Recently the motel I was staying at dropped a USA Today on my door. One of the sidebars on the cover stated, “Court may face abortion rematch: Justices to decide whether to address state restrictions.”

In the article itself the first paragraph discussed how long it had been since the court took up an issue on abortion. The second small paragraph mentioned that both this instance and the last were during presidential elections. And then in paragraph three, it finally gave the gist of what was going on.

Quoting the article, the court may choose to “hear a challenge to tough new limits placed on abortion clinics and doctors in Texas.” Notice the word tough and the word limit. This implies to me limitations that some kind of unreasonable restrictions, but that wasn’t what I found in the article.

The effects of the law were discussed in two parts, the first of which is the new requirements and the second is the result on clinics. The two new requirements are that the doctors must have admitting privileges, for patients who have complications, to a local hospital and that the clinics must measure up to outpatient surgery centers.

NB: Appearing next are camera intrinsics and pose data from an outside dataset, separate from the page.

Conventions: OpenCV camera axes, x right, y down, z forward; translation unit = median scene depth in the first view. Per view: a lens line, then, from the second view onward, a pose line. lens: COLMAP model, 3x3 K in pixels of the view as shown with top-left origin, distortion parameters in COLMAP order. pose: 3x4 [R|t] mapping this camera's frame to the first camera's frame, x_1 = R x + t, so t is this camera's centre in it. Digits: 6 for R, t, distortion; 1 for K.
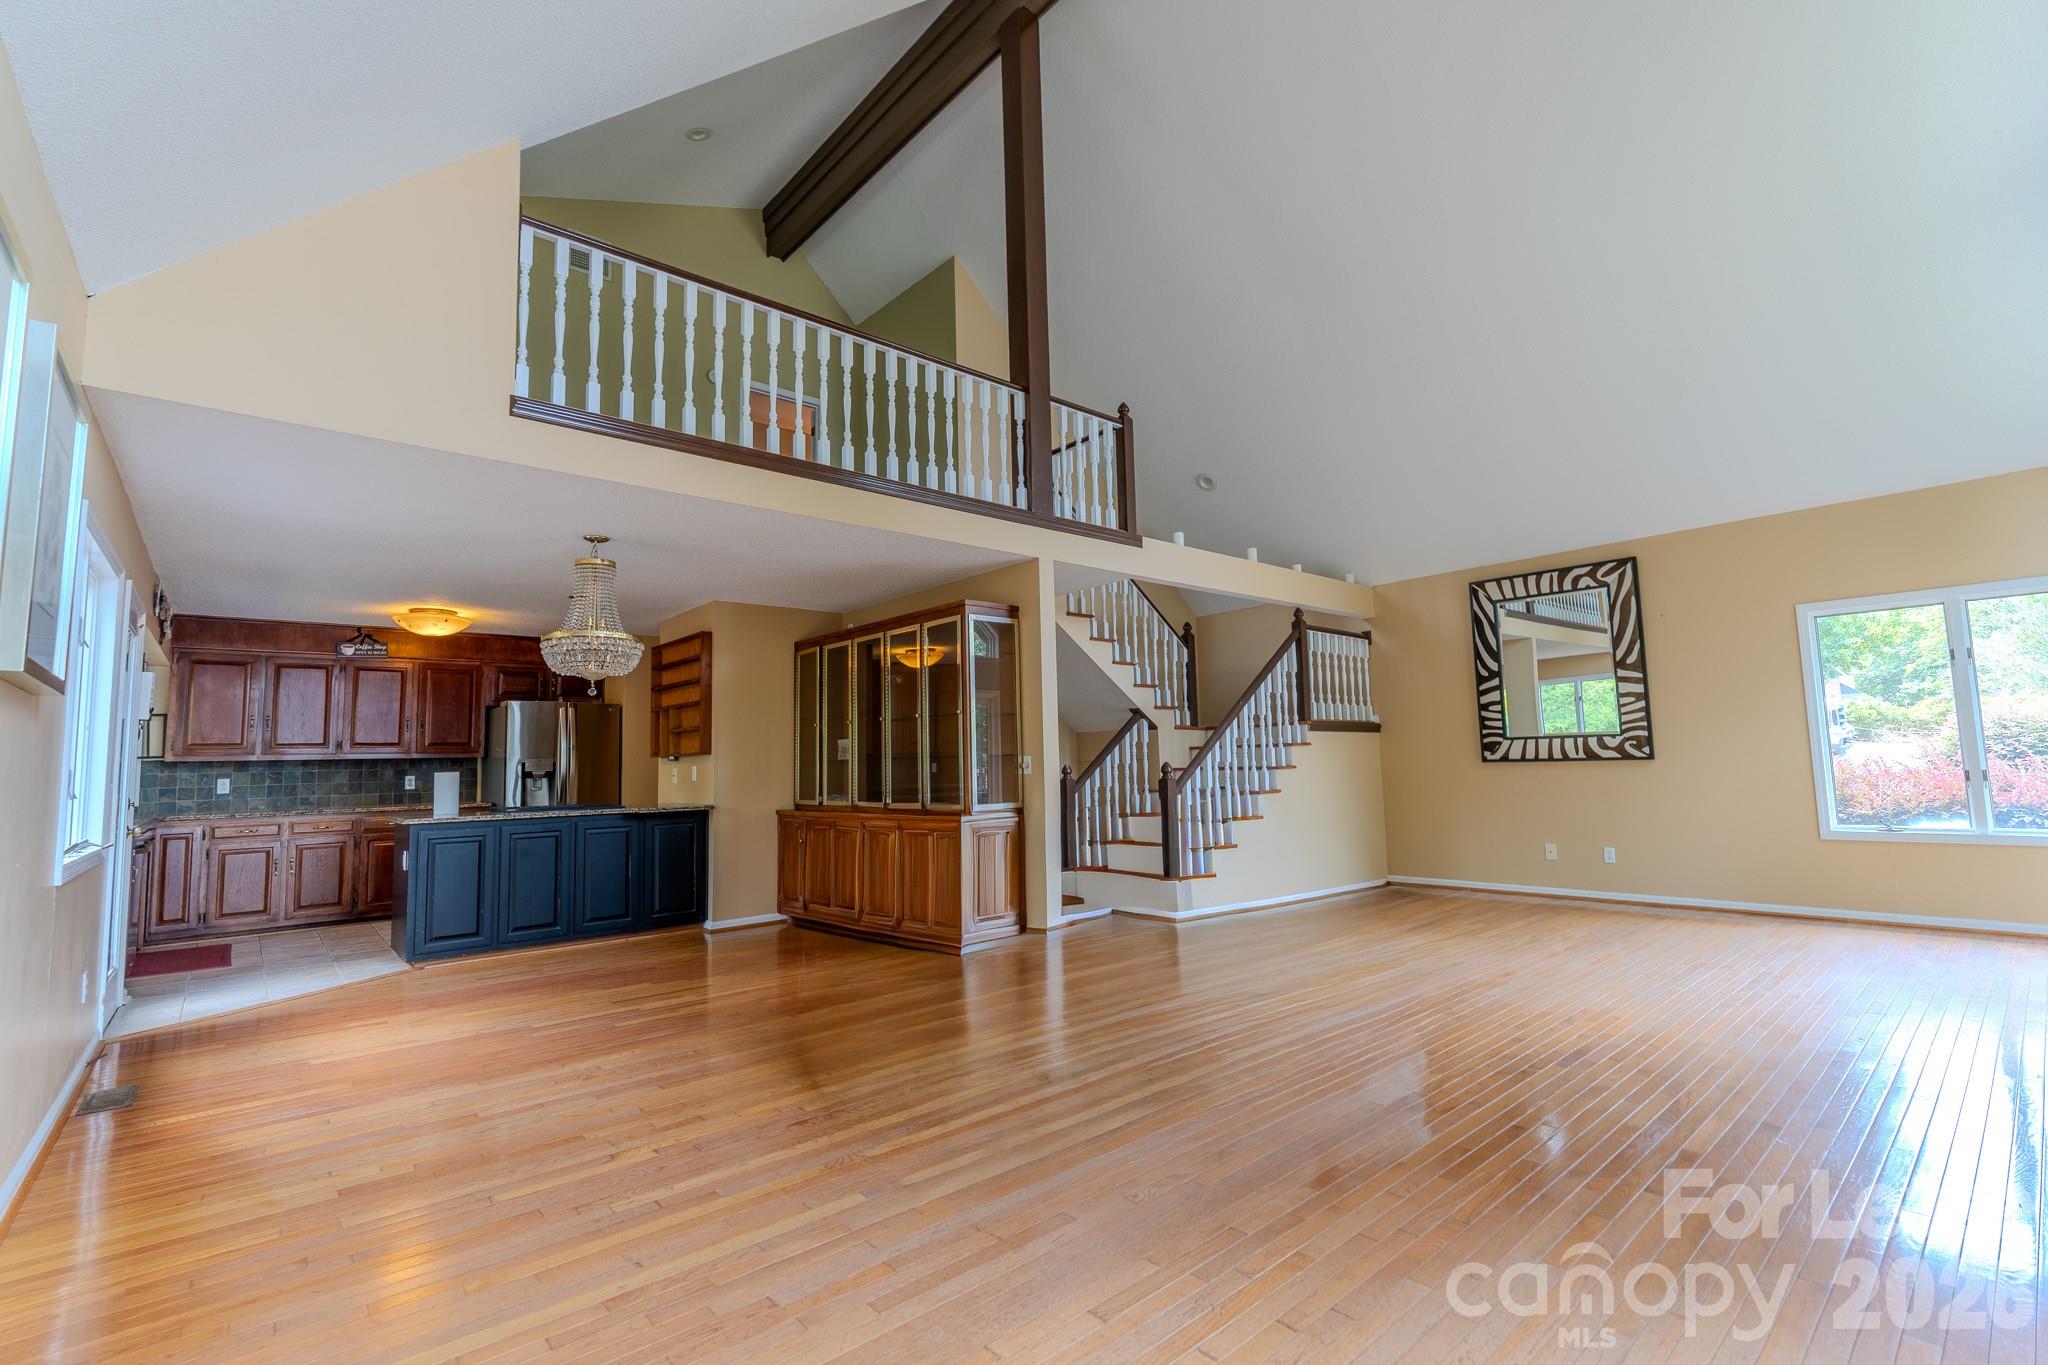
lens RADIAL K [[900.9, 0, 1031.0], [0, 900.9, 678.9], [0, 0, 1]] dist [-0.005495, 0.000023]
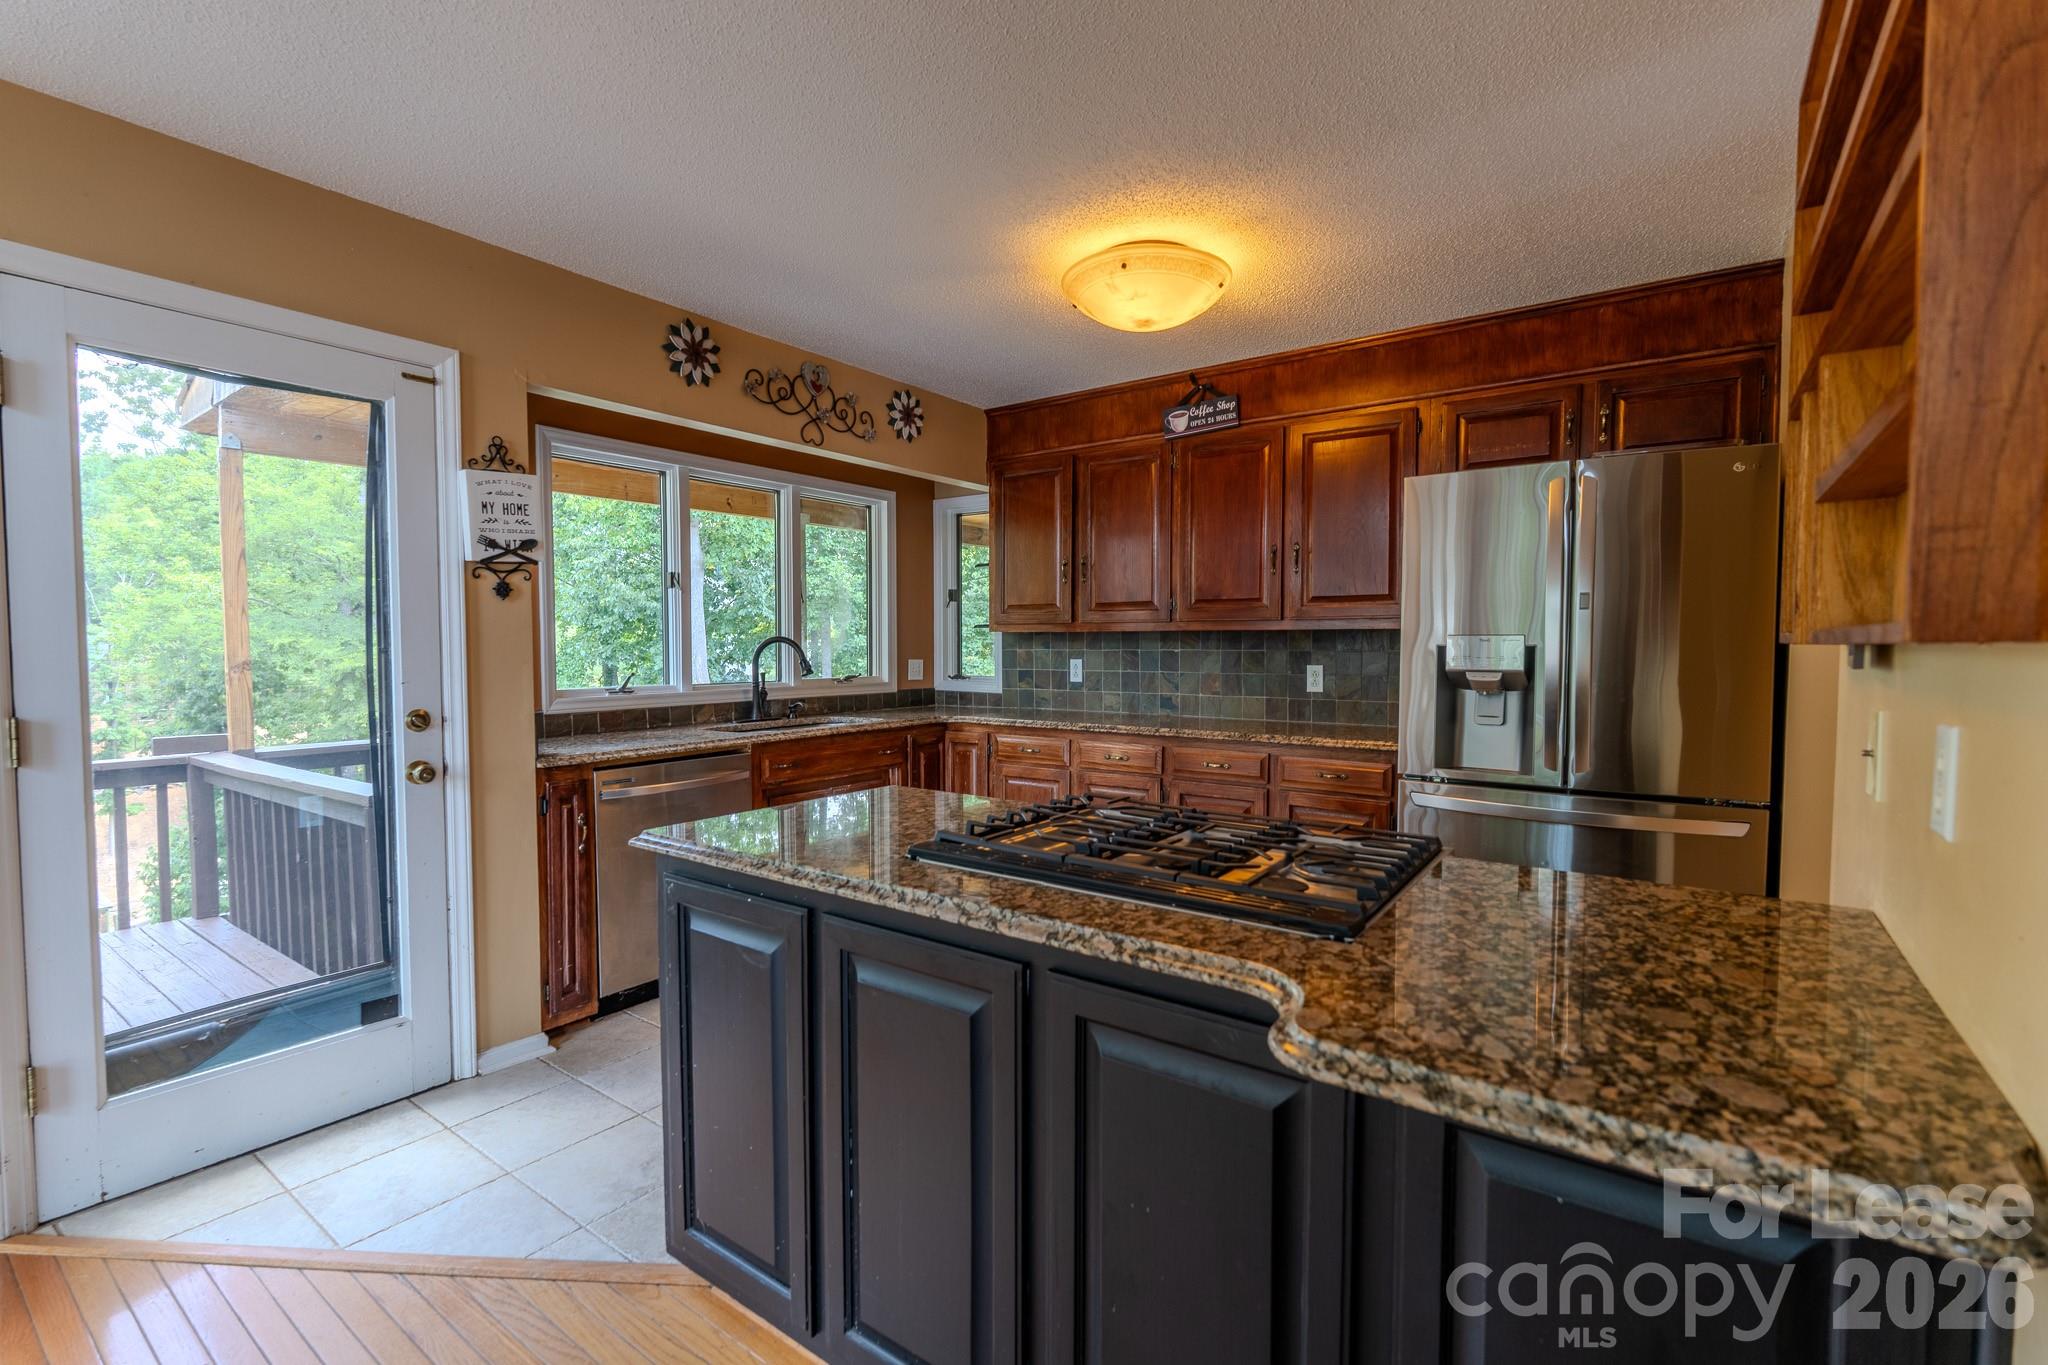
lens RADIAL K [[900.9, 0, 1032.7], [0, 900.9, 683.9], [0, 0, 1]] dist [-0.005495, 0.000023]
pose [[0.226879, 0.069532, -0.971438, -0.259400], [0.084430, 0.992289, 0.090744, 0.063703], [0.970256, -0.102606, 0.219259, 0.780955]]
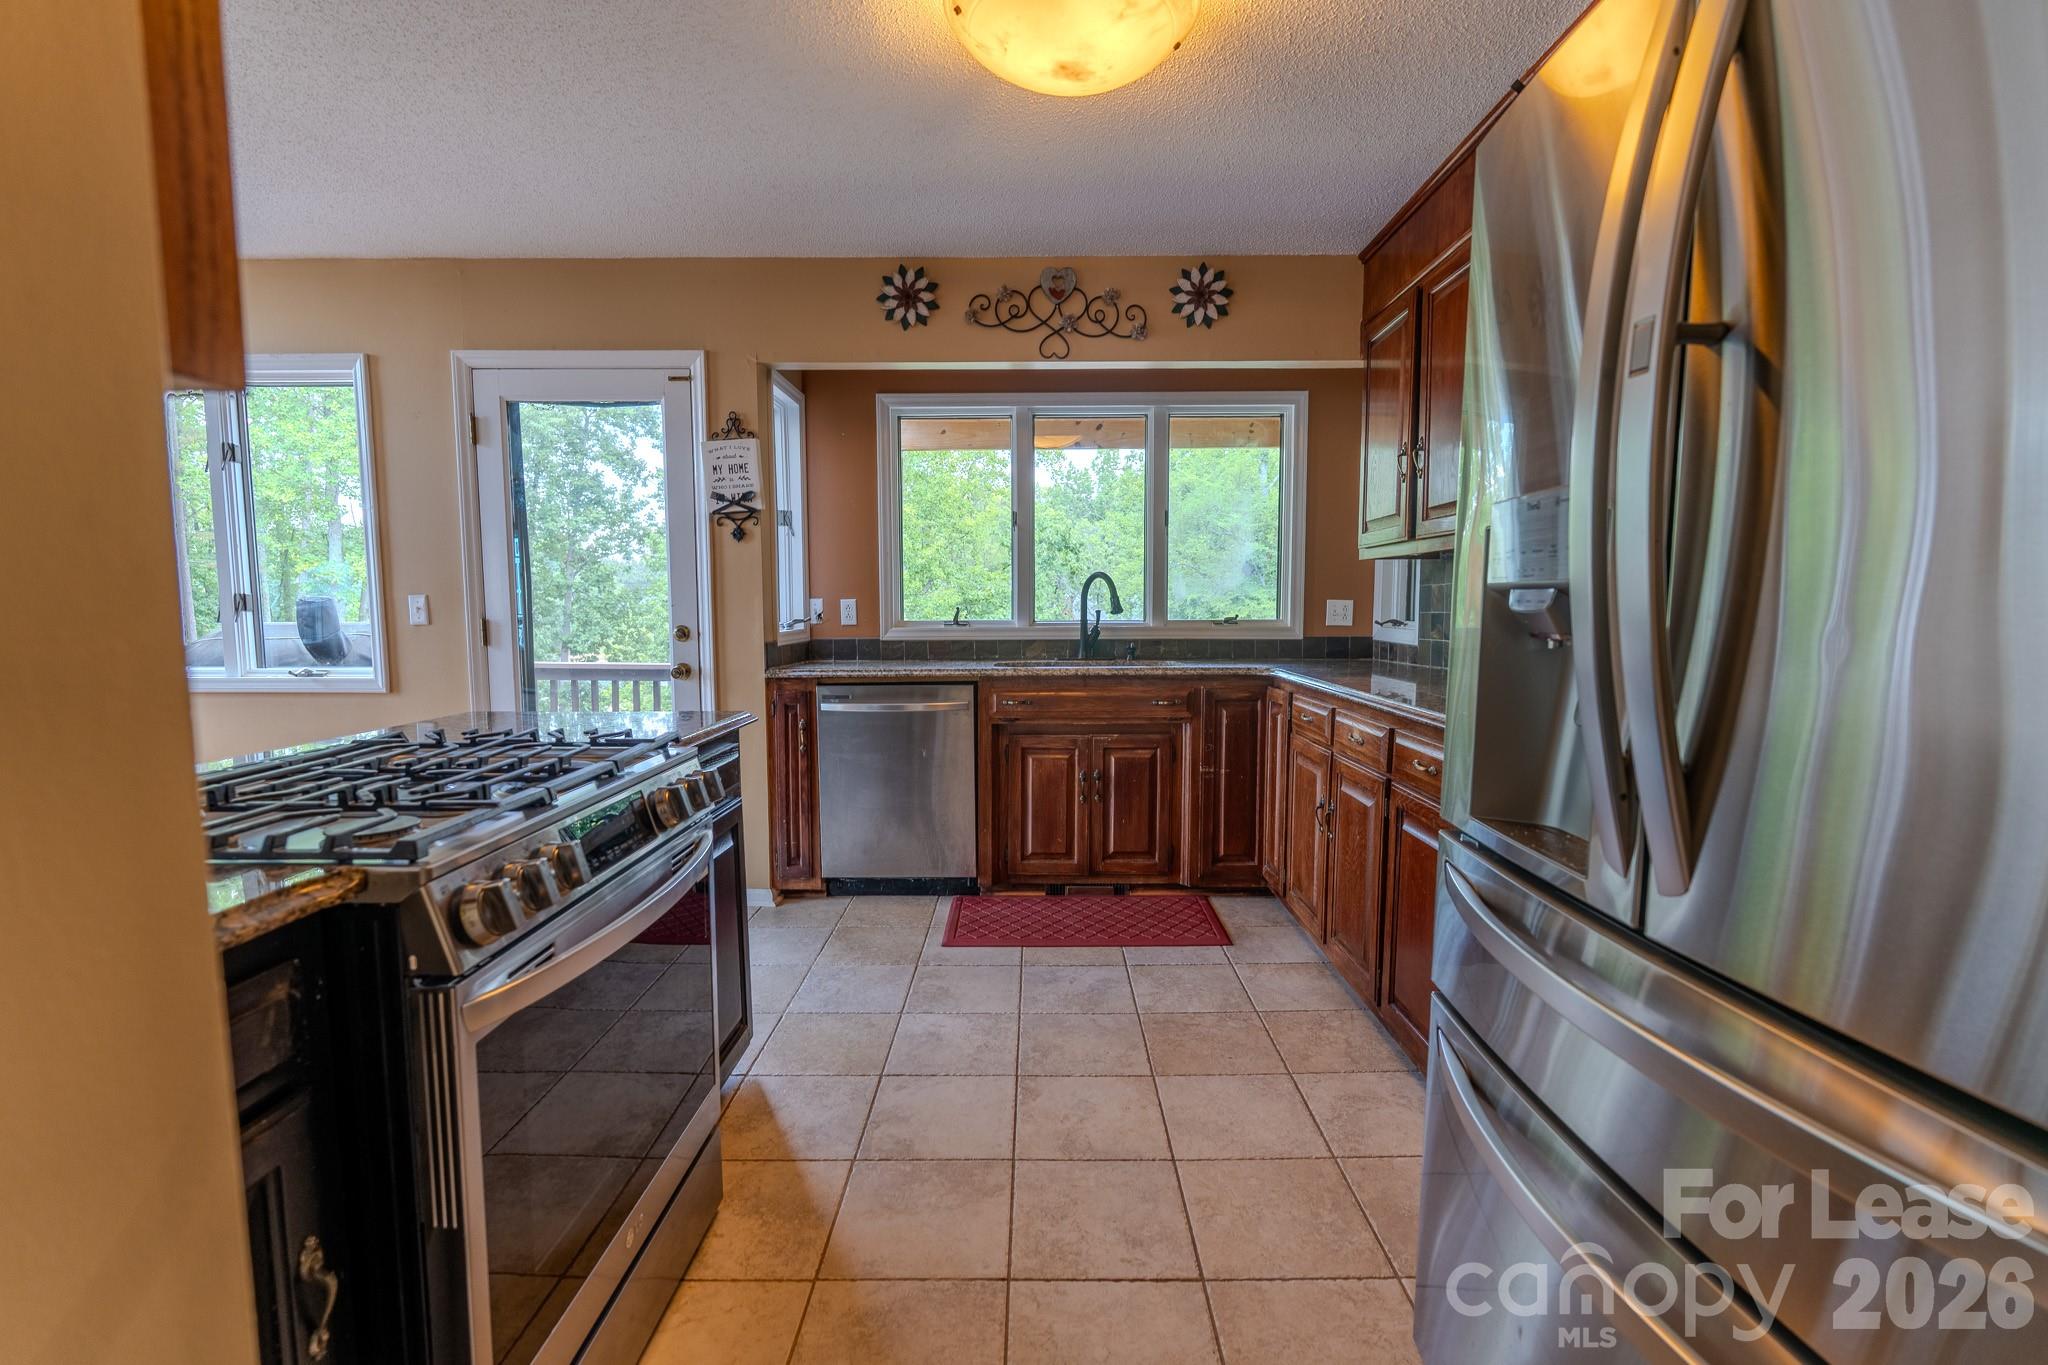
lens RADIAL K [[900.9, 0, 1029.3], [0, 900.9, 680.8], [0, 0, 1]] dist [-0.005495, 0.000023]
pose [[-0.662558, 0.092338, -0.743297, -0.481900], [0.088676, 0.995063, 0.044571, 0.128332], [0.743742, -0.036382, -0.667476, 1.202672]]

What this article communicates to me is that clinics are currently staffed by hacks who do not care enough to have recourse to with deal the difficulties that arise from their procedures and the facilities they do these procedures in are substandard. I would not describe these laws as tough, but as common sense. Anyone opposing them would fit my description of taking advantage of and endangering women. But in today’s climate the idea that abortion clinics be made safer for the women who visit them is filed away as part of a war on women.

The second effect of the law discussed is that it would leave the state with only 10 clinics. The article didn’t say how many clinics will be forced to close, but they implied it was enough to restrict access. They didn’t seem to consider the possibility that these clinics would raise their standards.

How did abortion become such a sacred cow that the clinics need to be protected more than the women who enter them? When abortion was first becoming legal, one of the arguments was to get rid of dirty back alley locations staffed by ill trained workers. Now that abortion is legal the arguments are somehow in favor of these conditions.